InvestorsHub Logo
icon url

HailMary

02/13/04 10:57 PM

#26211 RE: calbiker #26199

Yes they are complimentary and do not conflict. But that's not the issue here. The problem is that Opteron has an integrated the memory controller. This is great for low latency memory/processor operations, but not for I/O systems. Opteron is pin restricted. It doesn't have a PCI Express bus. But it has a HT bus, which then must be converted into a PCI Express bus. This takes extra latency and is not efficient.

Opteron currently has 3 HT links. 2 for interprocessor communication, and 1 for communicating to the chipset. Suppose they drop the 1 HT link that is currently used to connect to chipset and replace it with a PCI express interconnect. Perhaps this is a possible plan for them.

Even without this, is translation going to be that big of an issue? Are we going to go back to the place where video cards start relying heavily on system memory again? The bottleneck today is not the pipe between the video card and the CPU. It once was, but with so much function moved to the graphics card, it is less important. Latency is not really an issue for transfering textures from main memory to video memory - bandwidth is. So even with a translation hub, I don't think AMD is going to be hurt by having an on die memory controller and a PCI Express translation hub with the next generation of video cards. I'm not sure why you think they wouldn't work at all.
icon url

sgolds

02/14/04 1:31 PM

#26239 RE: calbiker #26199

calbiker (updated), I'm glad we agree that the core CPU performance of Opteron (execution of instructions from memory) is unaffected by any HT to PCI-X latencies. On PCI-X & HT latency, you wrote:

Yes they are complimentary and do not conflict. But that's not the issue here. The problem is that Opteron has an integrated the memory controller. This is great for low latency memory/processor operations, but not for I/O systems. Opteron is pin restricted. It doesn't have a PCI Express bus. But it has a HT bus, which then must be converted into a PCI Express bus. This takes extra latency and is not efficient.

There is a presentation on the AMD site, you can find it here:

http://www.amd.com/us-en/assets/content_type/DownloadableAssets/dwamd_RichBrunnerClusterWorldpresFIN...

Take note starting at p. 17. Notice that the PCI-X bridge has to translate to the North Bridge and then go over a second hop to the processor. On p. 18 you can see that Opteron eliminates one hop: The PCI-X bridge connects directly to the processor. It would seem to me that the AMD64 architecture would have less latency than a traditional North Bridge approach. Also consider that the North Bridge has the additional overhead of contention between memory access and PCI-X access and the disparity gets greater.

Now, PCI-X is not the same as PCI Express. However, the architectural picture here still applies. Simply substiture the PCI Express bridge for the PCI-X bridge and the processor side of the picture should be the same. PCI-Express is a fabric connection to the peripheral devices on the other side. Video controllers will directly hang off the PCI-Express as one connection, legacy PCI-X, PCI, AGP, USB, etc. will connect in as additional channels. As the processor-side connection looks the same as PCI-X, the additional North Bridge latencies apply here also.

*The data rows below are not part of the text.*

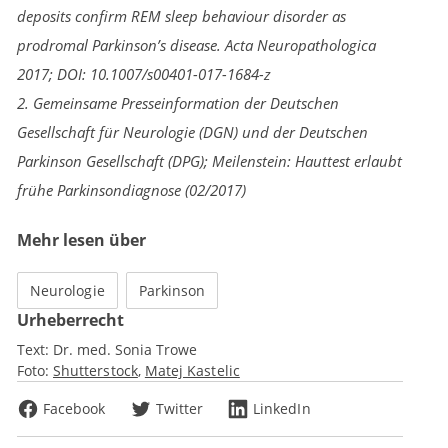
deposits confirm REM sleep behaviour disorder as
prodromal Parkinson’s disease. Acta Neuropathologica
2017; DOI: 10.1007/s00401-017-1684-z
2. Gemeinsame Presseinformation der Deutschen
Gesellschaft für Neurologie (DGN) und der Deutschen
Parkinson Gesellschaft (DPG); Meilenstein: Hauttest erlaubt
frühe Parkinsondiagnose (02/2017)
Mehr lesen über
Neurologie
Parkinson
Urheberrecht
Text:
Dr. med. Sonia Trowe
Foto:
Shutterstock
Matej Kastelic
Facebook
Twitter
LinkedIn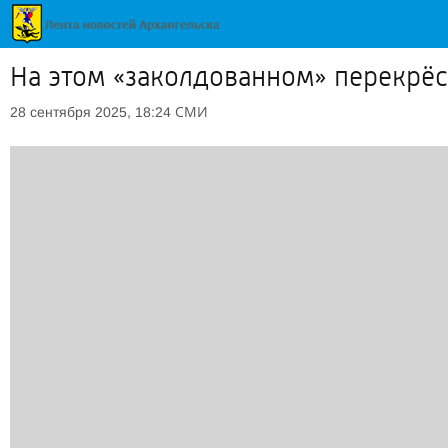
На этом «заколдованном» перекрёст
СМИ
28 сентября 2025, 18:24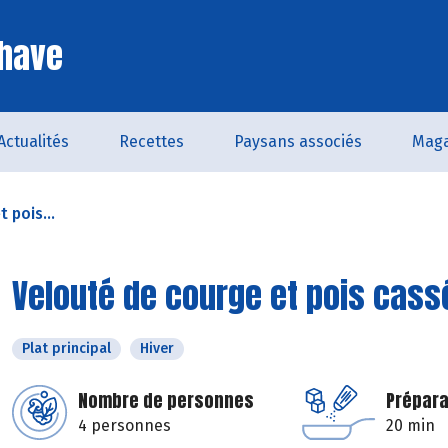
Chave
Actualités
Recettes
Paysans associés
Maga
 pois...
Velouté de courge et pois cass
Plat principal
Hiver
Nombre de personnes
Prépara
4 personnes
20 min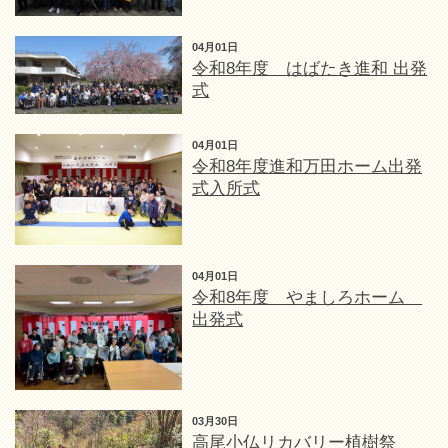
04月01日
令和8年度 はばたき進和 出発
式
04月01日
令和8年度進和万田ホーム出発
式入所式
04月01日
令和8年度 やましろホーム
出発式
03月30日
高尾小仏リカバリー植樹祭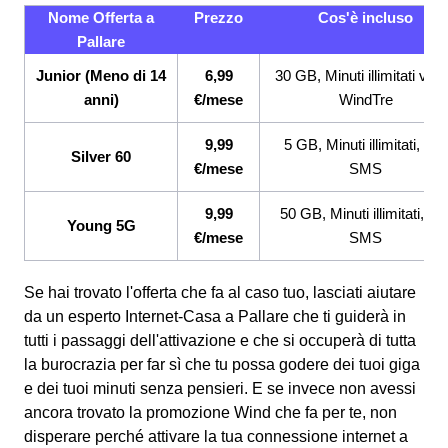
Nome Offerta a
Prezzo
Cos'è incluso
Pallare
Junior (Meno di 14
6,99
30 GB, Minuti illimitati ver
anni)
€/mese
WindTre
9,99
5 GB, Minuti illimitati, 200
Silver 60
€/mese
SMS
9,99
50 GB, Minuti illimitati, 20
Young 5G
€/mese
SMS
Se hai trovato l'offerta che fa al caso tuo, lasciati aiutare
da un esperto Internet-Casa a Pallare che ti guiderà in
tutti i passaggi dell'attivazione e che si occuperà di tutta
la burocrazia per far sì che tu possa godere dei tuoi giga
e dei tuoi minuti senza pensieri. E se invece non avessi
ancora trovato la promozione Wind che fa per te, non
disperare perché attivare la tua connessione internet a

If I can find a similar picture actually showing PCI Express tying into HT, I will post.

By the way, I had a look at the very nice presentation from Xilinx on PCI Express, but I do not see where they distinguish between a North Bridge vs. HT approach. If there is a particular slide I should look at, please advise.

UPDATE:

I see there is additional information in that AMD presentation about PCI Express. P. 21 and 22 show an HT tunnel that is used to go to PCI Express, directly translating between the two technologies. This shows the architecture I projected above: Without a North Bridge, one hop is still needed rather than two.